On the Control of the Stratosphere-Troposphere Dynamical Coupling by Finite-amplitude Rossby Waves

A diagnostic relationship between finite-amplitude wave activity and the associated adiabatic adjustments to the zonal flow is used to investigate the downward influence of stratospheric polar vortex weakening events. Unlike most previous theories based on the Eulerian zonal mean, a new formalism of wave activity density (negative pseudomomentum) that works for small and large-amplitude eddies has been applied. The net adjustment to the mean flow by eddies is quantified by calculated eddy-free reference state flow, which is constructed by zonalizing potential vorticity (PV) contours conservatively and by inverting the resultant PV gradient.

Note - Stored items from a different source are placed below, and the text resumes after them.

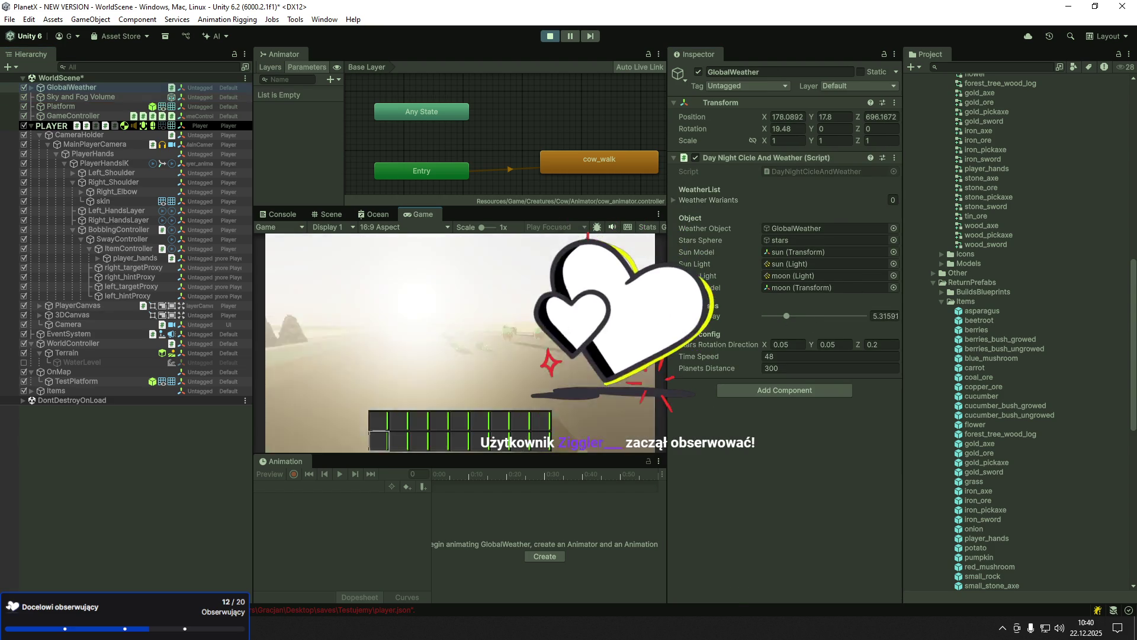
key("shift+space")
key("Escape")
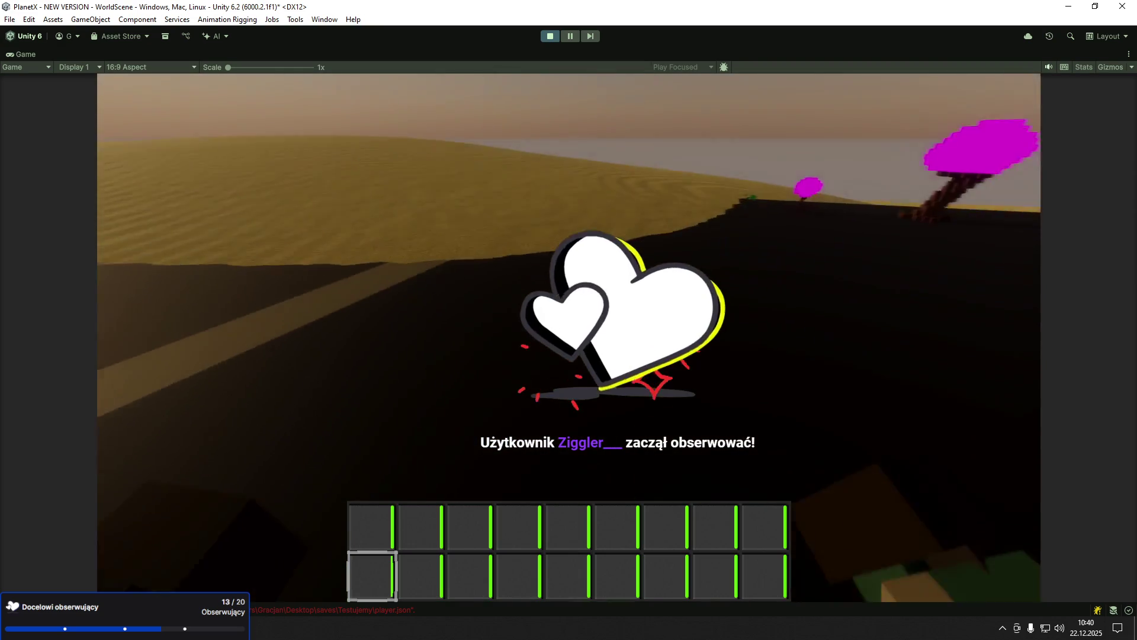
key("w")
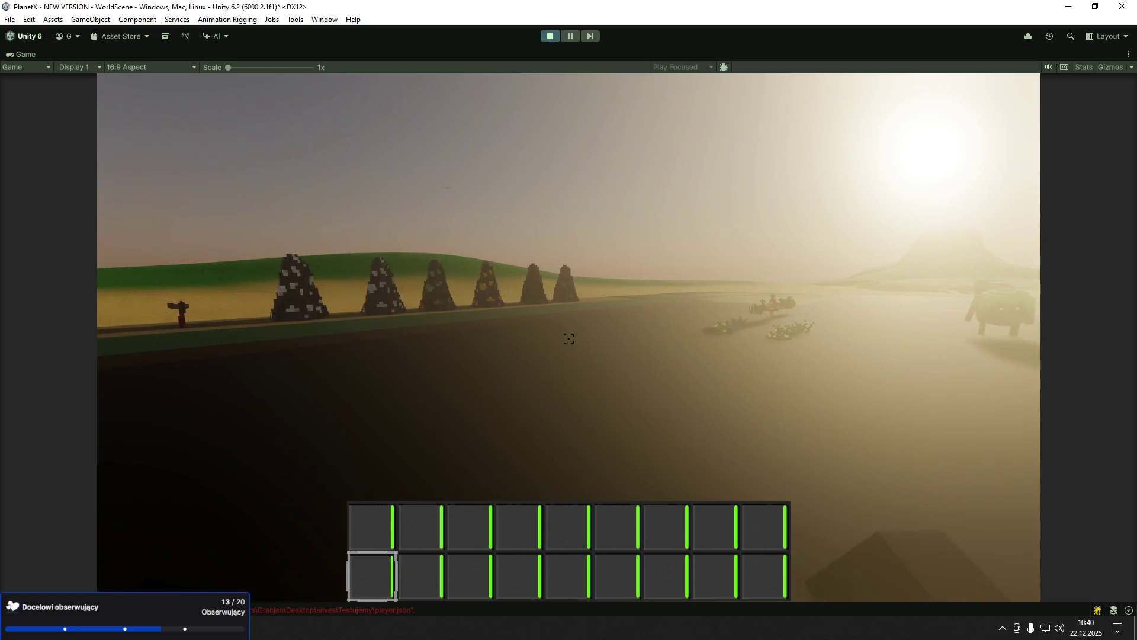
- Walk the player across the plain, past the mushrooms and pickaxes, to the tool racks
key("w")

The result suggests that the downward migration of wind anomalies from the stratosphere to the surface is largely explained by conservative dynamics due to direct (local) effect of eddy activity with nonnegligible contribution by nonconservative effects. The net adiabatic adjustment to the mean flow is consistent with enhanced finite-amplitude wave activity during the events. After the onset of the events, the contribution by nonconservative effects that stem from eddy-induced mixing and non-adiabatic forcing become important and act to dampen the effect of advective eddy-mean flow interaction in the lower-to-upper stratosphere. It is also found that the assumed no-slip surface boundary condition for the reference state is more suitable to quantify the adiabatic adjustments by eddy to the zonal flow. The relative roles of finite-amplitude wave activity in the stratosphere and troposphere for the above-mentioned mechanism will also be discussed.